French Rail Company Thinks Midwest HSR Will Pay For Itself, Wants to Invest

According to The Transport Politic, SNCF, the French national railroad operator, thinks that a Midwest High-Speed Rail system is economically viable and is interested in building it.

…SNCF’s response was conditioned on viability: it suggests that high-speed rail investment should only occur where operating and maintenance costs would be covered by rider revenue and that socio-economic benefits offset initial public investments in the system. Based on its conclusions, the corridors it has picked for study would meet those guidelines.

Here is what they have to say about a Midwest system:

SNCF expects that the system would more than cover operations costs, allowing the network’s revenues to be used to repay some of the initial construction costs. The public would subsidize 54% of the $68.5 billion total cost of right-of-way, construction, and trainsets. Benefits from reduced car and air travel, however, are expected to make up for 150% of the government investment in construction costs over a period of just 15 years of operation.

Travel time between Minneapolis and Chicago?  2 hours and 42 minutes.

Freemark corrects Glaeser on HSR

I’ve posted a lot about transit lately, so I promise to post on something else soon.  However, this thread is worth following up on.

The New York Times has been running a four-part series, now concluded, considering the possible benefits and costs of a hypothetical high-speed rail line.  There has been much protesting about Glaeser’s analysis, in particular, about his failure to include population growth, and worse in my opinion, a failure to include any analysis of an alternative to rail and what those benefits and costs may be.  Yonah Freemark, writing at the Infrastructurist, comes up with his own set of numbers and sees a much brighter future for HSR (even in Texas).

This reevaluation of Glaeser’s argument seems to upend his primary conclusion that the construction costs of the high-speed line would vastly outweigh the corridor’s benefits. While he figures that a 240-mile train system would result in a net annual loss of around $500 million, this analysis – using his own economic benefits model – shows a net benefit of $30 million a year (see our PDF for the math). High-speed rail between Dallas and Houston, then, seems like an eminently sensible thing to do.

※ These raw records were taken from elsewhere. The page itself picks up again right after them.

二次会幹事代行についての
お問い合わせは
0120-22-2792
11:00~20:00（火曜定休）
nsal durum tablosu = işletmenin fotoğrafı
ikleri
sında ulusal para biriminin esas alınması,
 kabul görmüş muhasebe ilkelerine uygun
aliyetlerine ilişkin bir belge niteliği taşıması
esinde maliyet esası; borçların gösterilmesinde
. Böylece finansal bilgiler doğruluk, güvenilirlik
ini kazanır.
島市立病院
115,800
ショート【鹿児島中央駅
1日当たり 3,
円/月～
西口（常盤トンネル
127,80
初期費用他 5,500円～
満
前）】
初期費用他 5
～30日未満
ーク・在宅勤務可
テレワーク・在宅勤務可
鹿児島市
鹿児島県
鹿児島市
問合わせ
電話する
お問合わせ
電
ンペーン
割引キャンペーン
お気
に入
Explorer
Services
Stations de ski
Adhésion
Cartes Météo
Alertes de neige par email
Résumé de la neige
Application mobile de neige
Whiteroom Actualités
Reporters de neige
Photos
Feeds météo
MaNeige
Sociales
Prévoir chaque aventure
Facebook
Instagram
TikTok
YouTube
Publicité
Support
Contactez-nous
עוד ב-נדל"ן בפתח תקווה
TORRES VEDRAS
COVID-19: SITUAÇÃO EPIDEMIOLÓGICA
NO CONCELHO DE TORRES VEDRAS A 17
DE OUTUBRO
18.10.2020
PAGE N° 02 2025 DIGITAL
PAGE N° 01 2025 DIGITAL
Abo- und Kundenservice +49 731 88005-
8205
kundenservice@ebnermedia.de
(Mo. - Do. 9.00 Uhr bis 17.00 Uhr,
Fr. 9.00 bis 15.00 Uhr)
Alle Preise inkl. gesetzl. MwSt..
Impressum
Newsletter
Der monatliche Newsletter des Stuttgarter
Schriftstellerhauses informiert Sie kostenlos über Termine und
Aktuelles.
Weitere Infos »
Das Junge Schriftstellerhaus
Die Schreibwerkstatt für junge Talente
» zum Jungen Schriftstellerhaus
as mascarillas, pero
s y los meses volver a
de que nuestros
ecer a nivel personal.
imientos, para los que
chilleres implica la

Midwest HSR/Stimulus run-down

I’ve been collecting articles since mid-February, so this post is way overdue.

Remember when Congress approved $680 million a year for high speed rail projects?  Well that’s peanuts now, with the stimulus bringing in $8 billion.  Back then, Oberstar said Chicago to the Twin Cities could happen in 5 years.

As usual, NYT has the best rundown of the details.  Autopia also has a little more analysis.  The Boston Globe talks to some people who say that HSR will be tough to get started in the US because of our old friends low gas prices (love of foreign oil?) and low population density (also wide open spaces and a lack of historic government support).  Governor Jim Doyle went to Spain, rode their ultra-fast trains and declared a Chicago-Minnesota route possible “within 5 to 10 years“.  Finally, feeling left out, the Hennepin County Board last week approved a resolution asking that proposals be developed to include Minneapolis in high-speed plans (current plans have the line ending at Saint Paul’s soon-to-be-renovated Union Depot).

If $680 million = Chicago-TC HSR route in 5 years, shouldn’t $8 billion = Chicago-TC route in 5 months?